On Thu, Jun 08, 2017 at 04:03:55PM +0300, Mahmoud Murad wrote:
I have the following problem, I want to randomly generate arithmetic expressions based on a number, for example: if I have n = 3, then the expression must have 3 operators like this (4)*(((3+5)-2)).
I don't seem to have the original message in my mailbox, so my response may be inappropriate. Generating random arithmetic expressions in Haskell has two parts: how to generate random arithmetic expressions at all, and how to do it in Haskell. Assuming that "arithmetic expressions" means expressions using numbers and the four binary operations + - * / (or possibly the exponentiation operator as well), the basic problem reduces to * generate a random binary tree with n internal nodes * assign random numbers to the leaves * assign random operators to the internal nodes The last two subtasks are pretty easy.
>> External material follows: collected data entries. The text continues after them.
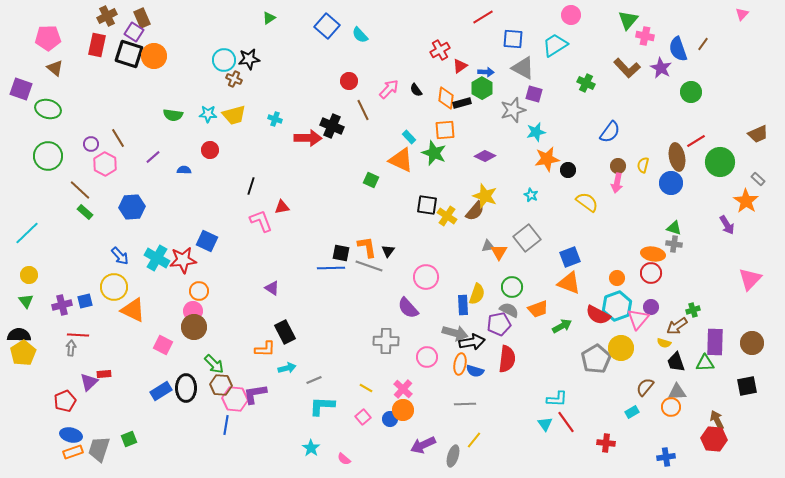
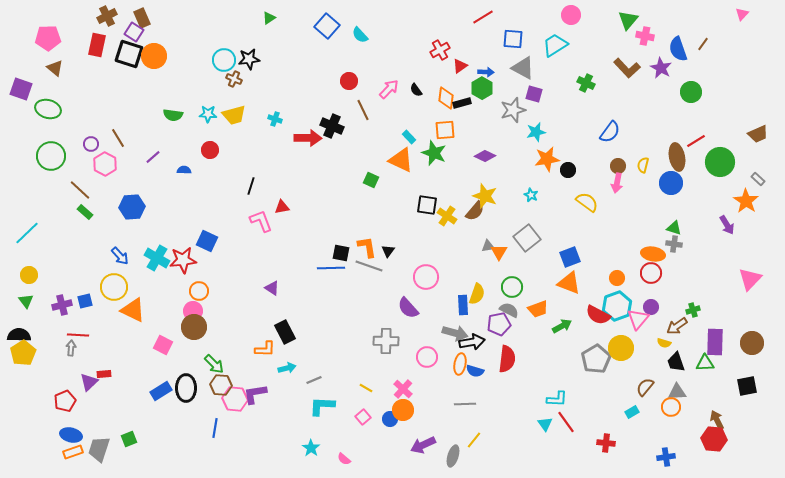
green circle at (48, 156): moved 3 px right
blue line at (226, 425): moved 11 px left, 3 px down
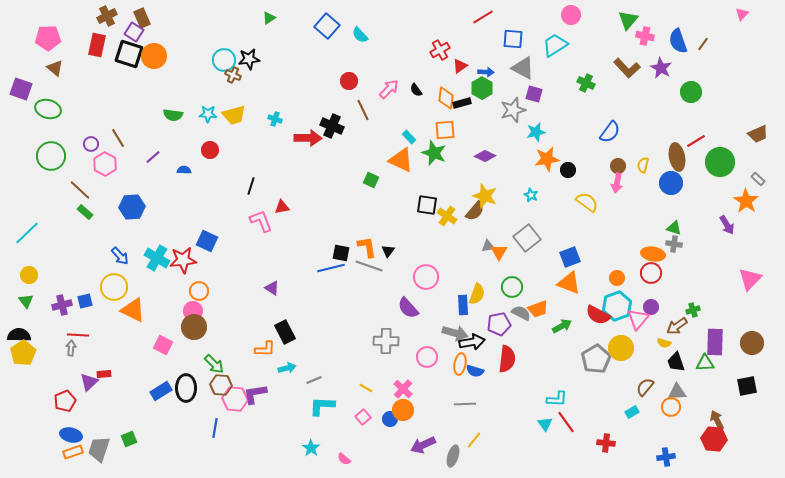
blue semicircle at (678, 49): moved 8 px up
brown cross at (234, 79): moved 1 px left, 4 px up
blue line at (331, 268): rotated 12 degrees counterclockwise
gray semicircle at (509, 310): moved 12 px right, 3 px down
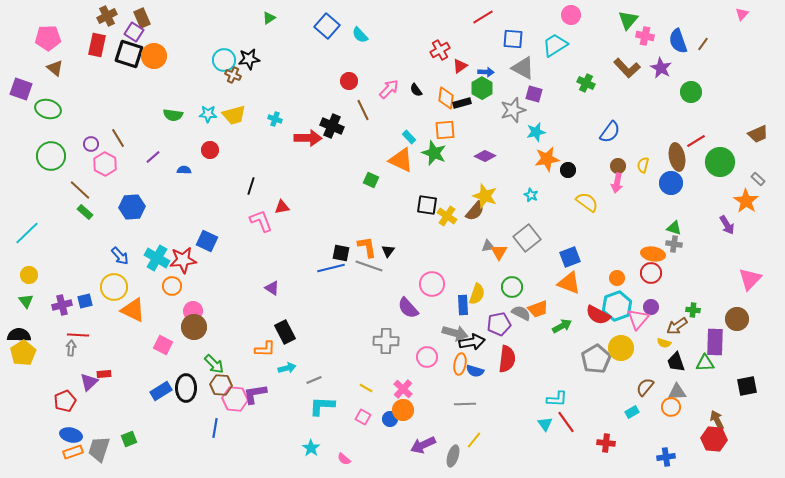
pink circle at (426, 277): moved 6 px right, 7 px down
orange circle at (199, 291): moved 27 px left, 5 px up
green cross at (693, 310): rotated 24 degrees clockwise
brown circle at (752, 343): moved 15 px left, 24 px up
pink square at (363, 417): rotated 21 degrees counterclockwise
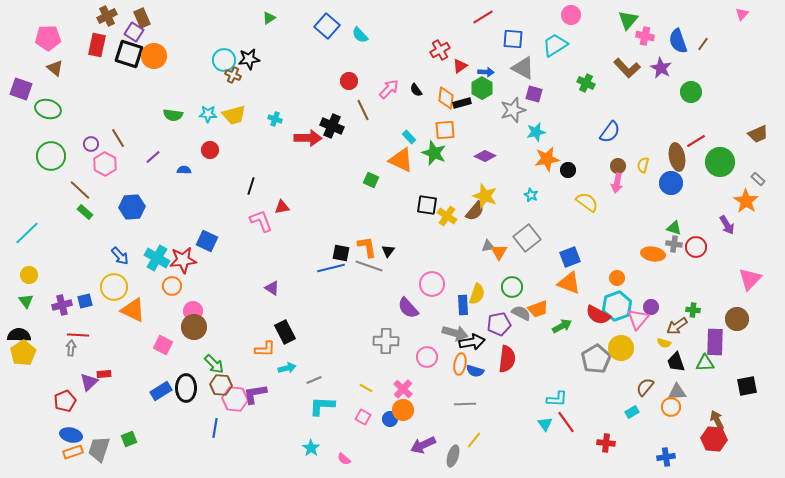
red circle at (651, 273): moved 45 px right, 26 px up
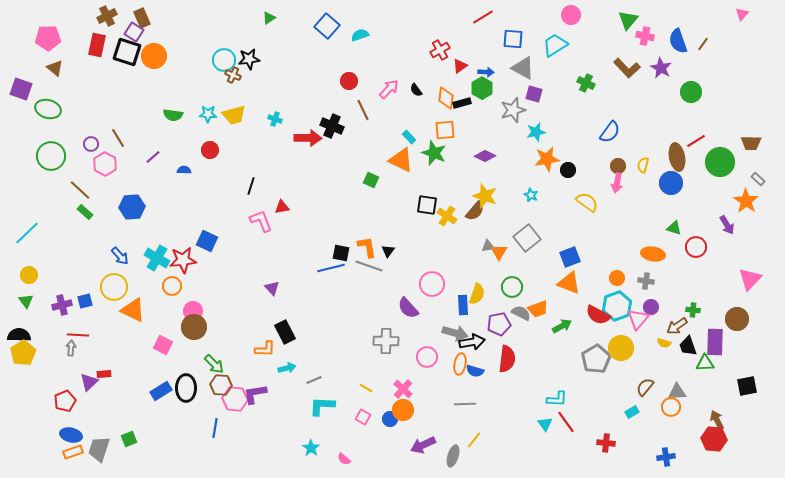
cyan semicircle at (360, 35): rotated 114 degrees clockwise
black square at (129, 54): moved 2 px left, 2 px up
brown trapezoid at (758, 134): moved 7 px left, 9 px down; rotated 25 degrees clockwise
gray cross at (674, 244): moved 28 px left, 37 px down
purple triangle at (272, 288): rotated 14 degrees clockwise
black trapezoid at (676, 362): moved 12 px right, 16 px up
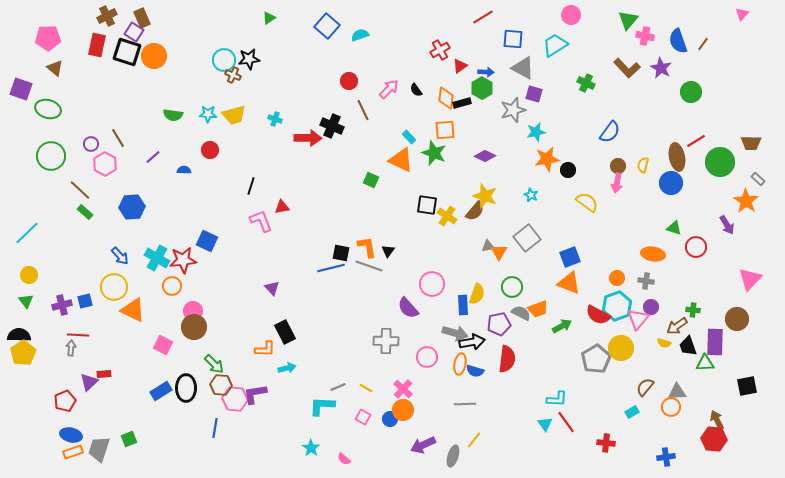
gray line at (314, 380): moved 24 px right, 7 px down
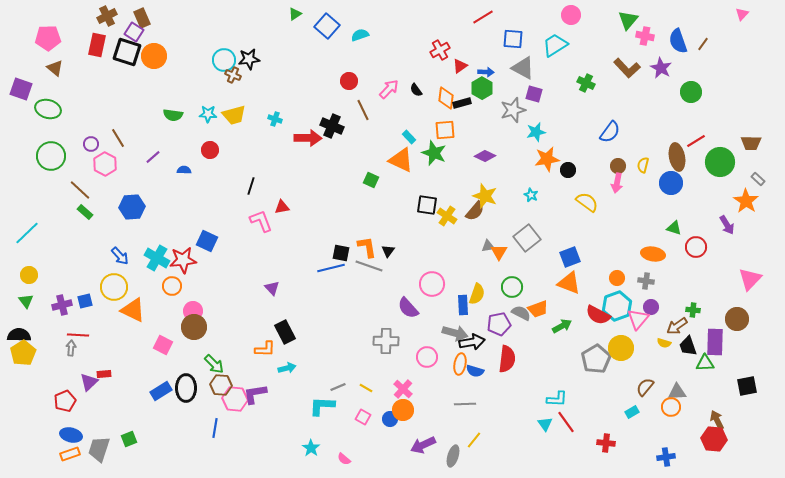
green triangle at (269, 18): moved 26 px right, 4 px up
orange rectangle at (73, 452): moved 3 px left, 2 px down
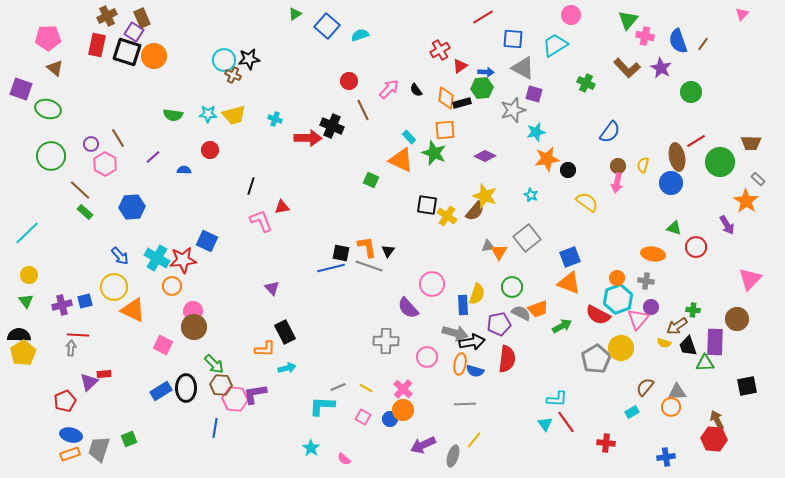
green hexagon at (482, 88): rotated 25 degrees clockwise
cyan hexagon at (617, 306): moved 1 px right, 7 px up
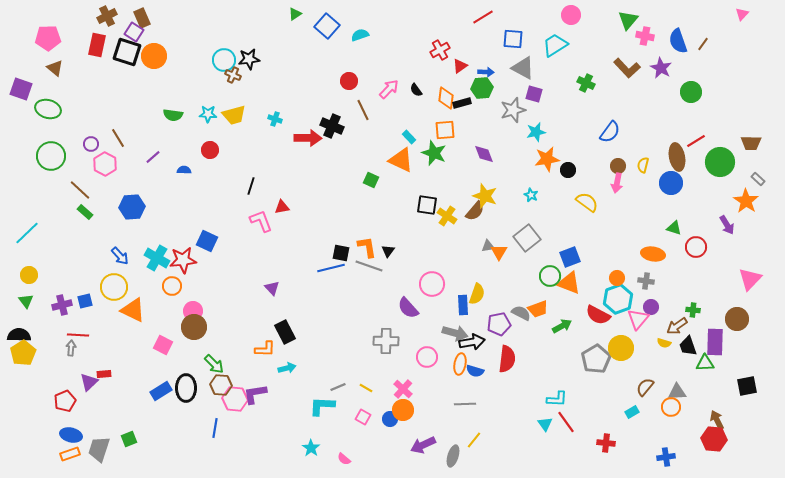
purple diamond at (485, 156): moved 1 px left, 2 px up; rotated 45 degrees clockwise
green circle at (512, 287): moved 38 px right, 11 px up
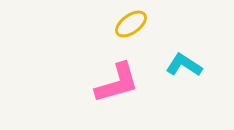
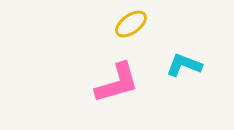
cyan L-shape: rotated 12 degrees counterclockwise
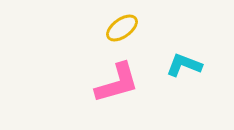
yellow ellipse: moved 9 px left, 4 px down
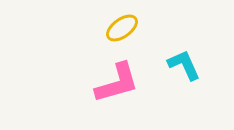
cyan L-shape: rotated 45 degrees clockwise
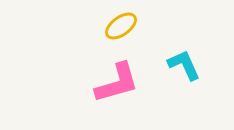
yellow ellipse: moved 1 px left, 2 px up
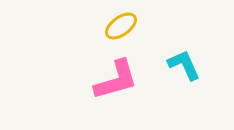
pink L-shape: moved 1 px left, 3 px up
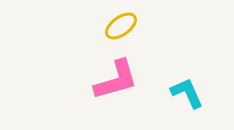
cyan L-shape: moved 3 px right, 28 px down
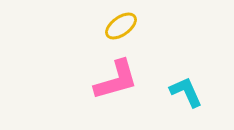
cyan L-shape: moved 1 px left, 1 px up
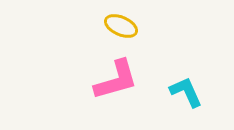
yellow ellipse: rotated 60 degrees clockwise
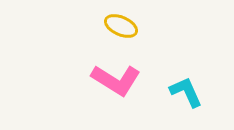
pink L-shape: rotated 48 degrees clockwise
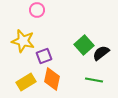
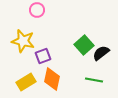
purple square: moved 1 px left
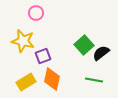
pink circle: moved 1 px left, 3 px down
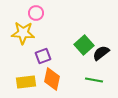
yellow star: moved 8 px up; rotated 10 degrees counterclockwise
yellow rectangle: rotated 24 degrees clockwise
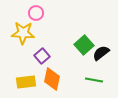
purple square: moved 1 px left; rotated 21 degrees counterclockwise
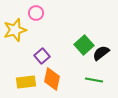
yellow star: moved 8 px left, 3 px up; rotated 20 degrees counterclockwise
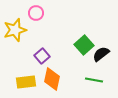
black semicircle: moved 1 px down
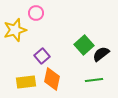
green line: rotated 18 degrees counterclockwise
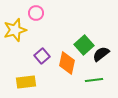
orange diamond: moved 15 px right, 16 px up
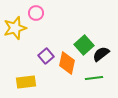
yellow star: moved 2 px up
purple square: moved 4 px right
green line: moved 2 px up
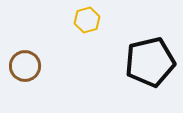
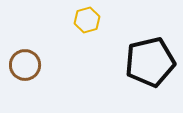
brown circle: moved 1 px up
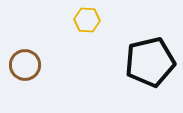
yellow hexagon: rotated 20 degrees clockwise
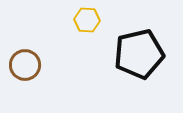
black pentagon: moved 11 px left, 8 px up
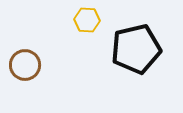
black pentagon: moved 3 px left, 5 px up
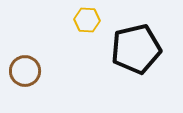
brown circle: moved 6 px down
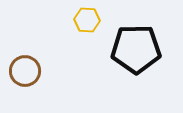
black pentagon: rotated 12 degrees clockwise
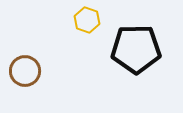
yellow hexagon: rotated 15 degrees clockwise
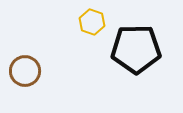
yellow hexagon: moved 5 px right, 2 px down
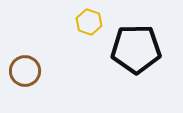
yellow hexagon: moved 3 px left
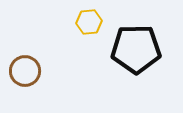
yellow hexagon: rotated 25 degrees counterclockwise
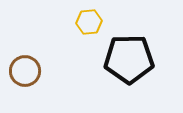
black pentagon: moved 7 px left, 10 px down
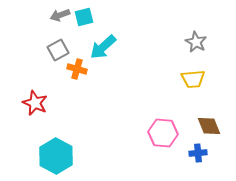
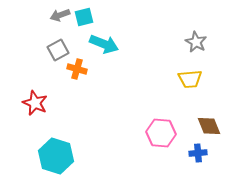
cyan arrow: moved 1 px right, 3 px up; rotated 116 degrees counterclockwise
yellow trapezoid: moved 3 px left
pink hexagon: moved 2 px left
cyan hexagon: rotated 12 degrees counterclockwise
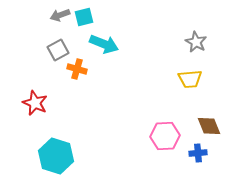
pink hexagon: moved 4 px right, 3 px down; rotated 8 degrees counterclockwise
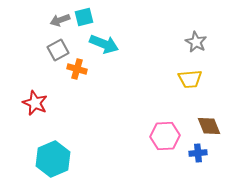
gray arrow: moved 5 px down
cyan hexagon: moved 3 px left, 3 px down; rotated 20 degrees clockwise
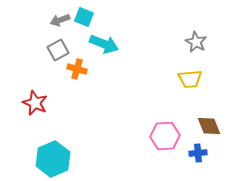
cyan square: rotated 36 degrees clockwise
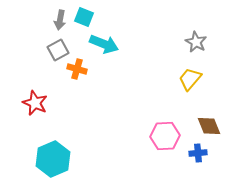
gray arrow: rotated 60 degrees counterclockwise
yellow trapezoid: rotated 135 degrees clockwise
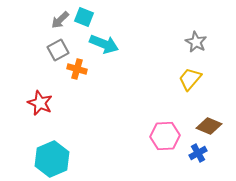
gray arrow: rotated 36 degrees clockwise
red star: moved 5 px right
brown diamond: rotated 45 degrees counterclockwise
blue cross: rotated 24 degrees counterclockwise
cyan hexagon: moved 1 px left
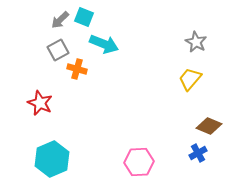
pink hexagon: moved 26 px left, 26 px down
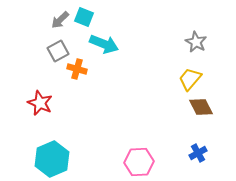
gray square: moved 1 px down
brown diamond: moved 8 px left, 19 px up; rotated 40 degrees clockwise
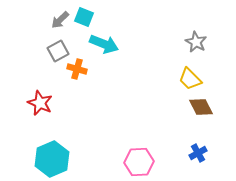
yellow trapezoid: rotated 85 degrees counterclockwise
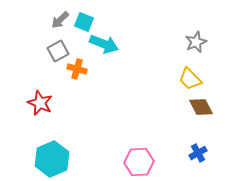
cyan square: moved 5 px down
gray star: rotated 20 degrees clockwise
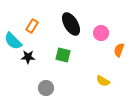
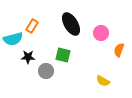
cyan semicircle: moved 2 px up; rotated 60 degrees counterclockwise
gray circle: moved 17 px up
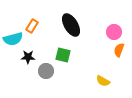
black ellipse: moved 1 px down
pink circle: moved 13 px right, 1 px up
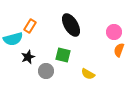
orange rectangle: moved 2 px left
black star: rotated 24 degrees counterclockwise
yellow semicircle: moved 15 px left, 7 px up
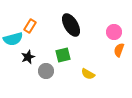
green square: rotated 28 degrees counterclockwise
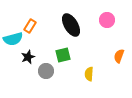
pink circle: moved 7 px left, 12 px up
orange semicircle: moved 6 px down
yellow semicircle: moved 1 px right; rotated 64 degrees clockwise
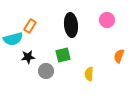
black ellipse: rotated 25 degrees clockwise
black star: rotated 16 degrees clockwise
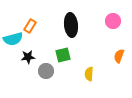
pink circle: moved 6 px right, 1 px down
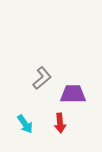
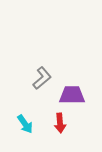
purple trapezoid: moved 1 px left, 1 px down
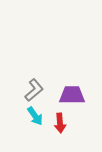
gray L-shape: moved 8 px left, 12 px down
cyan arrow: moved 10 px right, 8 px up
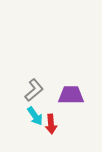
purple trapezoid: moved 1 px left
red arrow: moved 9 px left, 1 px down
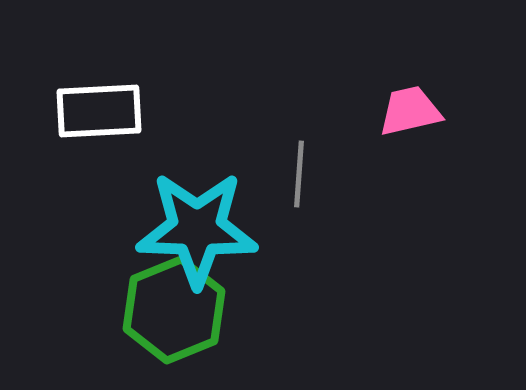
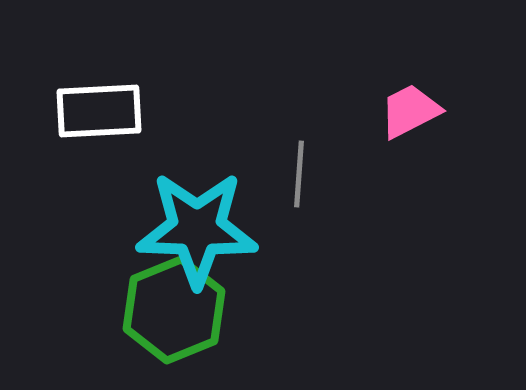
pink trapezoid: rotated 14 degrees counterclockwise
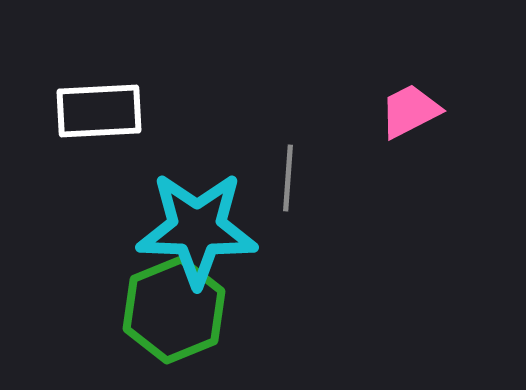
gray line: moved 11 px left, 4 px down
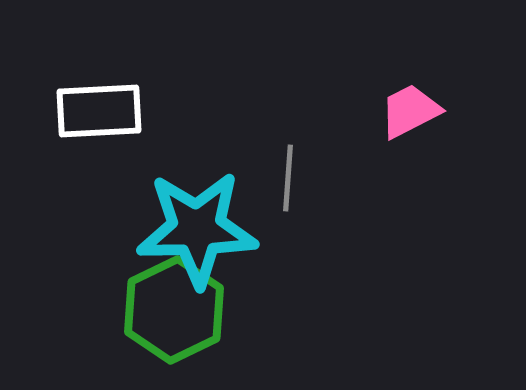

This leaves generating random binary trees as the main problem. This paper may help: http://www.cs.otago.ac.nz/staffpriv/mike/Papers/RandomGeneration/RandomBinar... There's a survey paper at http://www.sis.uta.fi/cs/reports/A-1998-3.ps.Z and the Atkinson/Sack approach does seem to be pretty good, at least if you want to make *large* expressions. This only matters if you want all expressions to be equally likely. You may not.